Since surgeons assigned to the clinic rotated through roughly every 90 days, he played a key role in the clinic’s operation, helping to provide life-saving treatment himself as well as acquainting new staff with the available resources and the sometimes hectic day-to-day pace at the clinic.
“I became very fluent in orthopaedics,” he says, adding that some of the surgeons he worked with likened his level of experience to that of a fifth-year surgical resident, thanks to his hands-on training and the medical science program he completed at the US Army Academy of Health Sciences. And that wasn’t his first tour of duty.
During Operation Enduring Freedom, he was deployed in one of the first units into Afghanistan in 2003, at a time when infrastructure was minimal and danger was high. One month in, his convoy was hit by RPGs (rocket propelled grenades) that caused several casualties.
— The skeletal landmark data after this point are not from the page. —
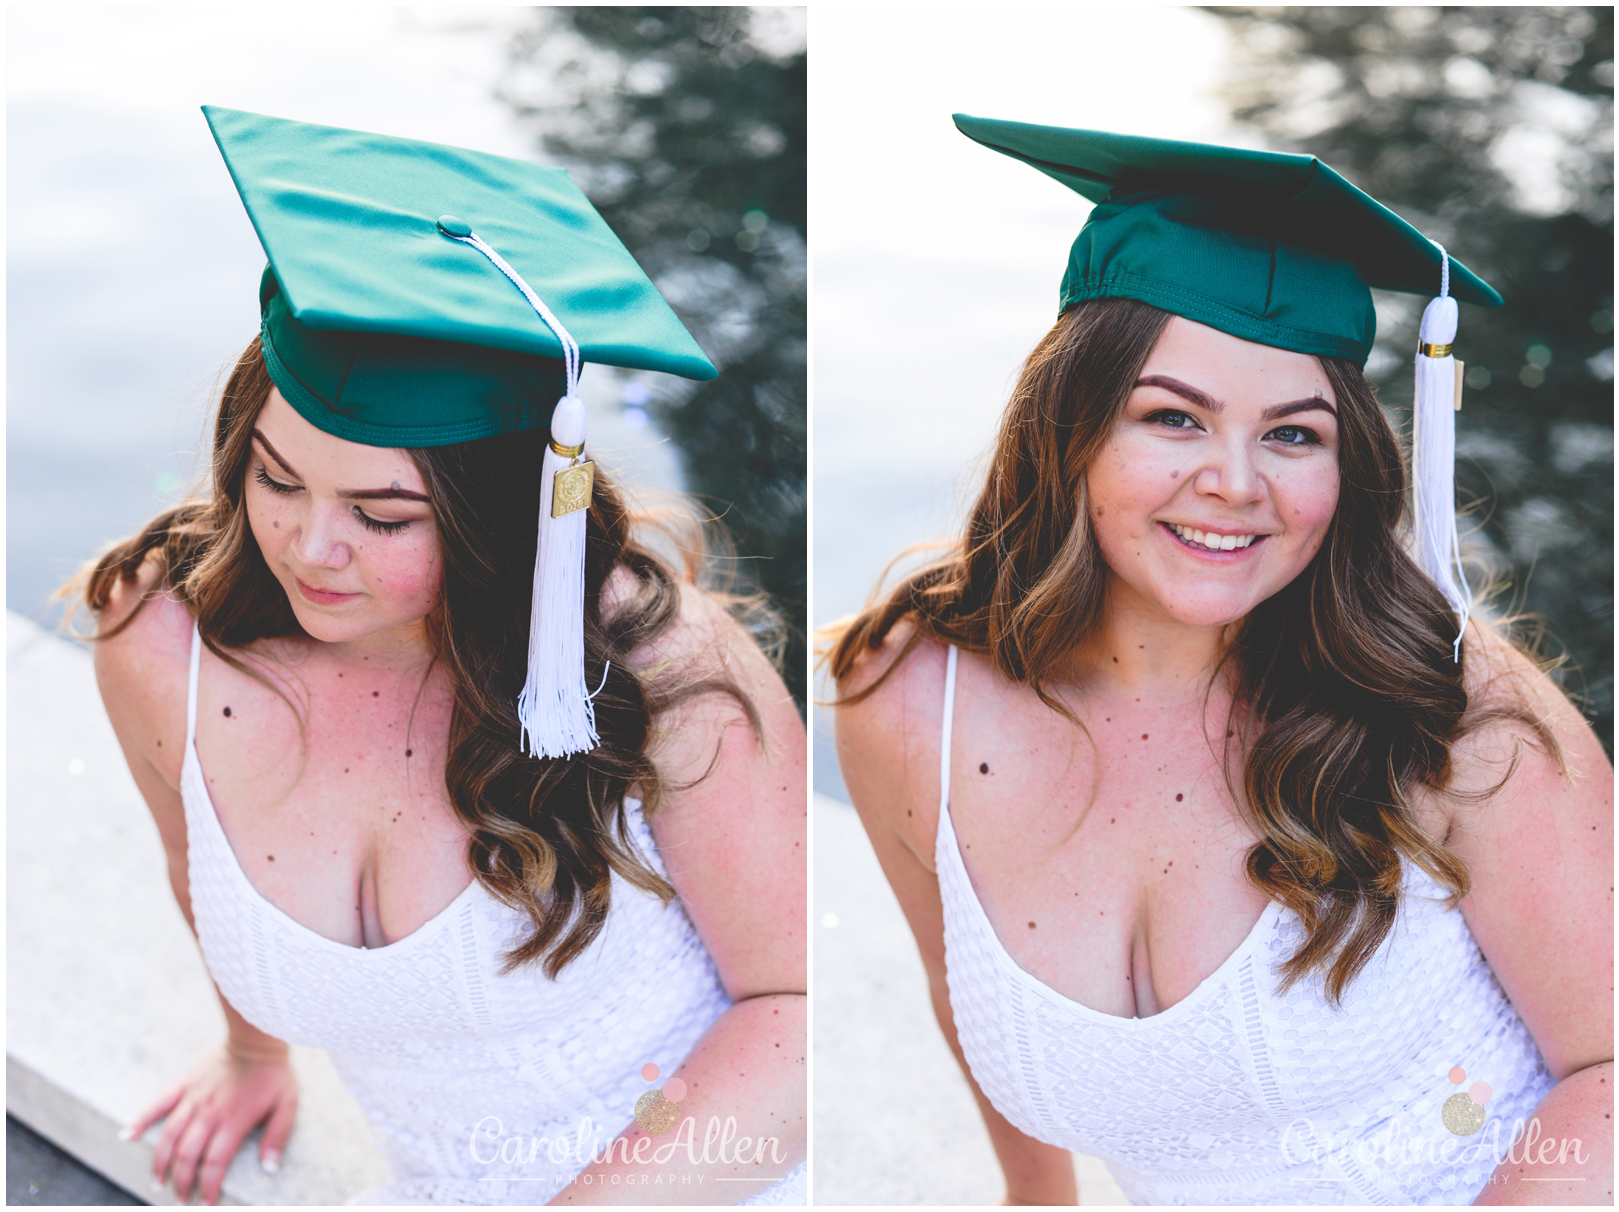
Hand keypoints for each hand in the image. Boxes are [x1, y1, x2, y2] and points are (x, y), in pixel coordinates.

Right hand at [122, 1036, 297, 1205]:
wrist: (256, 1035)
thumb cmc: (274, 1072)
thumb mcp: (288, 1103)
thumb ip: (279, 1136)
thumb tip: (270, 1167)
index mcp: (233, 1122)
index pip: (213, 1164)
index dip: (208, 1188)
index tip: (205, 1204)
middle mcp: (208, 1114)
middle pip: (187, 1156)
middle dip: (181, 1183)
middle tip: (181, 1199)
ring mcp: (193, 1099)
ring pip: (168, 1137)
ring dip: (160, 1163)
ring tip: (157, 1182)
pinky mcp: (183, 1084)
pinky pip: (157, 1105)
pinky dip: (140, 1121)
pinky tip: (127, 1136)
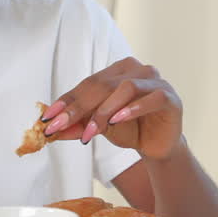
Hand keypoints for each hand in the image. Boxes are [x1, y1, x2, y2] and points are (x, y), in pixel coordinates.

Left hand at [41, 57, 183, 159]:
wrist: (157, 146)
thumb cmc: (129, 130)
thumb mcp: (99, 128)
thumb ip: (78, 125)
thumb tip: (50, 129)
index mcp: (117, 71)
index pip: (87, 84)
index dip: (66, 101)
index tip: (47, 118)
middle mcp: (135, 69)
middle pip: (102, 85)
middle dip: (78, 107)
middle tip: (60, 125)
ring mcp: (155, 81)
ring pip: (125, 87)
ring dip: (104, 110)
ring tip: (91, 131)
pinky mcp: (169, 97)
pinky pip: (151, 97)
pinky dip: (133, 108)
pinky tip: (118, 120)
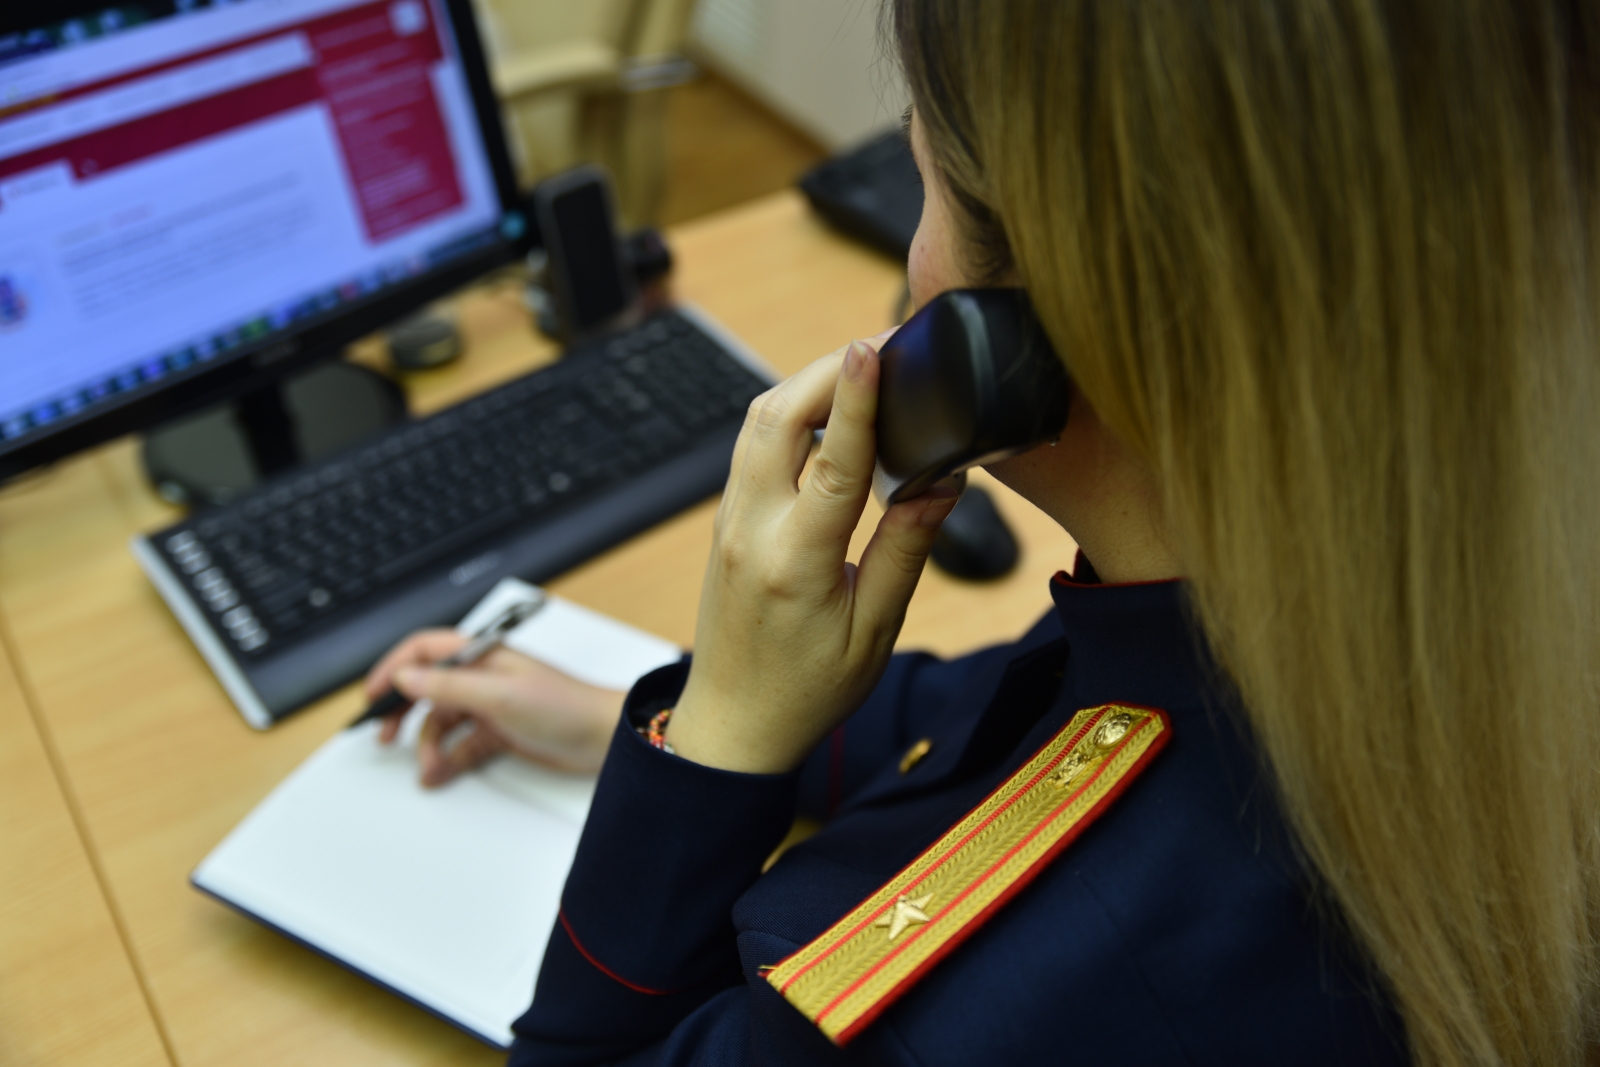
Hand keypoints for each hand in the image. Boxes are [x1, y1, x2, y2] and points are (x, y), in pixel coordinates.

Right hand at [363, 630, 626, 785]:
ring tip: (427, 767)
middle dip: (403, 711)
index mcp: (481, 654)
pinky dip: (447, 760)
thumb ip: (449, 685)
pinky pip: (461, 745)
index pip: (424, 649)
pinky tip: (438, 774)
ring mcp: (490, 705)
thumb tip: (405, 676)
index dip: (394, 667)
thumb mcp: (499, 695)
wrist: (604, 738)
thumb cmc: (565, 705)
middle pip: (426, 687)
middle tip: (385, 736)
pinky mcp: (500, 733)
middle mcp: (482, 676)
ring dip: (428, 745)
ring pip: (442, 722)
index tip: (373, 695)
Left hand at [667, 337, 958, 773]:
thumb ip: (906, 551)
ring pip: (756, 424)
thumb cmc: (807, 691)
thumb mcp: (875, 631)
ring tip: (861, 372)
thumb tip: (942, 482)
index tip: (873, 347)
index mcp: (796, 563)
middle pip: (776, 417)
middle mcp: (751, 530)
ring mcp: (729, 521)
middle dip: (828, 370)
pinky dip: (788, 416)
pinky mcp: (724, 521)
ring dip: (804, 387)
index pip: (832, 462)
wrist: (731, 726)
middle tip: (883, 347)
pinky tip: (827, 416)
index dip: (857, 399)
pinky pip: (751, 447)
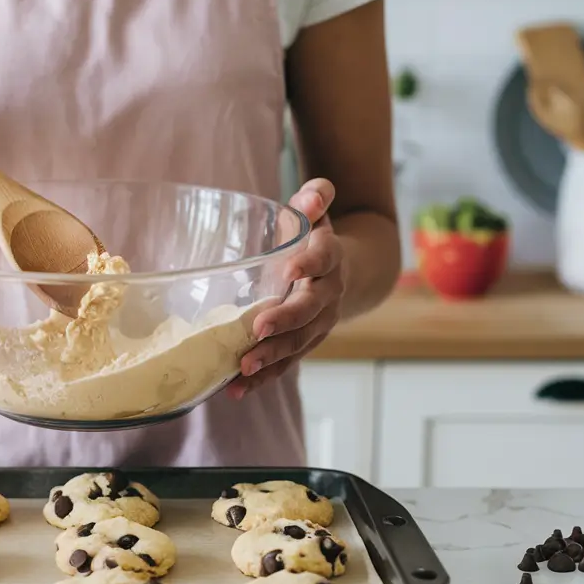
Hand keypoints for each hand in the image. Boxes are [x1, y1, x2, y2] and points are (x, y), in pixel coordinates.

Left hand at [227, 179, 345, 399]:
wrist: (347, 270)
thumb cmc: (316, 235)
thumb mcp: (317, 209)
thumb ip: (316, 196)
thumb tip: (314, 193)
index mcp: (330, 258)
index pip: (323, 259)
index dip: (309, 263)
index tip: (290, 269)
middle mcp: (328, 294)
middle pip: (310, 310)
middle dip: (285, 321)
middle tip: (258, 329)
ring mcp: (318, 323)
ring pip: (298, 343)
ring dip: (272, 358)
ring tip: (243, 368)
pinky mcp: (303, 343)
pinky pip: (285, 362)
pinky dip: (263, 378)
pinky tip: (236, 390)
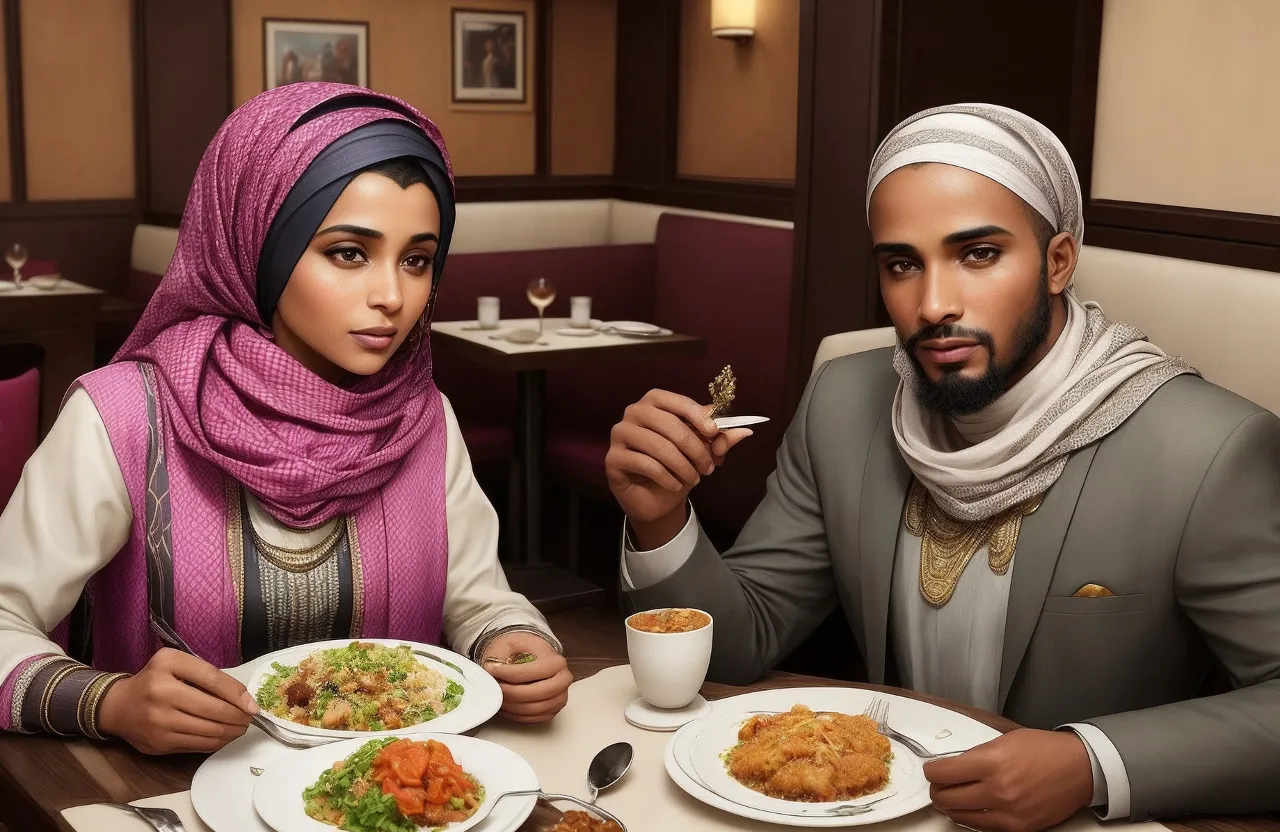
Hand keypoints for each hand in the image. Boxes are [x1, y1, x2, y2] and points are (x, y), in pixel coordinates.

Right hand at [98, 647, 256, 754]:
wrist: (119, 707)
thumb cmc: (156, 680)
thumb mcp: (177, 663)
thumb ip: (207, 674)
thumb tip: (243, 698)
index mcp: (167, 665)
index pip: (212, 679)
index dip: (237, 693)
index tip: (253, 705)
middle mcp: (161, 692)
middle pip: (213, 709)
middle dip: (239, 716)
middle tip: (250, 717)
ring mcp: (159, 721)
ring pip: (209, 731)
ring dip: (232, 731)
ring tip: (241, 727)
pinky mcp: (160, 743)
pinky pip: (198, 745)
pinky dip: (217, 742)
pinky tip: (225, 736)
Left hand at [481, 631, 571, 723]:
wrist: (534, 656)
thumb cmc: (524, 649)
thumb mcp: (512, 643)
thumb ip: (501, 656)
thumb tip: (490, 671)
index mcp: (557, 662)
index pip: (533, 672)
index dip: (510, 673)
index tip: (492, 669)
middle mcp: (563, 680)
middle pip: (536, 693)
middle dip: (511, 692)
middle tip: (495, 686)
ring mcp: (559, 698)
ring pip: (532, 709)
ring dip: (511, 704)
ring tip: (498, 694)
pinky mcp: (552, 711)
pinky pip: (532, 718)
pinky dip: (515, 714)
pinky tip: (505, 703)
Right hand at [605, 389, 752, 529]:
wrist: (657, 498)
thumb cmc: (677, 466)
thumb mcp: (702, 452)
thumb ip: (719, 440)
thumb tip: (745, 431)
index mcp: (654, 403)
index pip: (676, 401)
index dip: (697, 415)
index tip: (715, 432)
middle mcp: (633, 413)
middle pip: (668, 424)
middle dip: (694, 448)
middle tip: (708, 467)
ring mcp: (619, 434)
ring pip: (657, 446)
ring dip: (682, 466)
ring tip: (695, 479)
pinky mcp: (612, 459)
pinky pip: (644, 464)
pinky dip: (666, 477)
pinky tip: (675, 485)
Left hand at [925, 728, 1094, 831]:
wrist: (1079, 769)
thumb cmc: (1045, 750)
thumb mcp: (1004, 741)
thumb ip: (976, 755)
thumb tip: (953, 767)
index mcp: (991, 763)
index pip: (943, 774)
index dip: (932, 772)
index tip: (933, 770)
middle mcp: (997, 790)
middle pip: (946, 798)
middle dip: (938, 790)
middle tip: (940, 784)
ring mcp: (1008, 813)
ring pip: (960, 816)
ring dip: (951, 806)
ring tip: (953, 796)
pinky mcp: (1018, 828)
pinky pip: (982, 828)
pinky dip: (972, 818)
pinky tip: (973, 808)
He suffered serious injuries and returned to the U.S. to recuperate, with plans to return to service when he was able.
Guigni’s experience serving overseas — his own and that of fellow soldiers suffering from serious injuries and undergoing rehabilitation — helped to shape his future as a PhD student studying cellular, molecular, and biomedical sciences at UVM. Working in the lab of UVM Associate Professor of Medicine Michael Toth, PhD, he’s researching the mechanisms underlying cancer cachexia, a metabolic condition characterized by profound muscle loss, weakness and fatigue.
“No one understands what causes it to happen,” Guigni says, adding that about 50 percent of cancer patients suffer from cachexia, which can be life-threatening. Using both human subjects and a murine cell culture model, he’s growing live muscle cells in the lab, and applying a chemotherapeutic agent to determine its effect on muscle at the molecular level. If his work can tease apart how chemotherapy affects the fundamental building blocks of muscle tissue, and how this interaction may cause the muscle to atrophy, that’s one step closer to pinpointing potential treatments or ways to prevent cachexia from happening in the first place.
There are few labs in the United States doing research at the level of a single muscle fiber, so Guigni says he’s grateful to be working with Toth, whose work is breaking new ground when it comes to understanding muscle function as it relates to disuse, chronic disease, and aging. The goal is to understand the molecular function of muscle in the service of developing more effective preventative and rehabilitative interventions.
The Path to Becoming a PhD Student in a UVM Research Program
Guigni came to the PhD program at UVM with some experience researching the human body’s function at its most basic level. A graduate of Connecticut-based Quinnipiac University in addition to the US Army Academy of Health Sciences, he spent three years as a research assistant at Yale School of Medicine, studying insulin resistance in muscle and liver tissue in the lab of Dr. Gerald Shulmans.
This work exposed him to state-of-the-art research methods, and gave him a foundation of knowledge about the mitochondria, a key cellular component considered the “powerhouse” of the cell. His background has translated seamlessly to his current work, which requires familiarity with cellular structure and an understanding of a variety of research methods, from the bench to the bedside.
Now in the third year of his PhD program, Guigni serves as a non-commissioned officer in the US Army Reserves, a role that includes travel to locations in Vermont, New Hampshire and Massachusetts to train new soldiers in his unit. As a veteran with close to 20 years of experience — he joined the Army at 17 years old straight out of high school — Guigni hopes to use his experience and career in research to improve the care available to patients.
“I am excited about the collaborative future of basic science and bedside medicine,” says Guigni. “With this ‘bench-to-bedside’ approach I will translate basic scientific findings into therapeutic interventions for patients, increasing the understanding of an important disease processes.”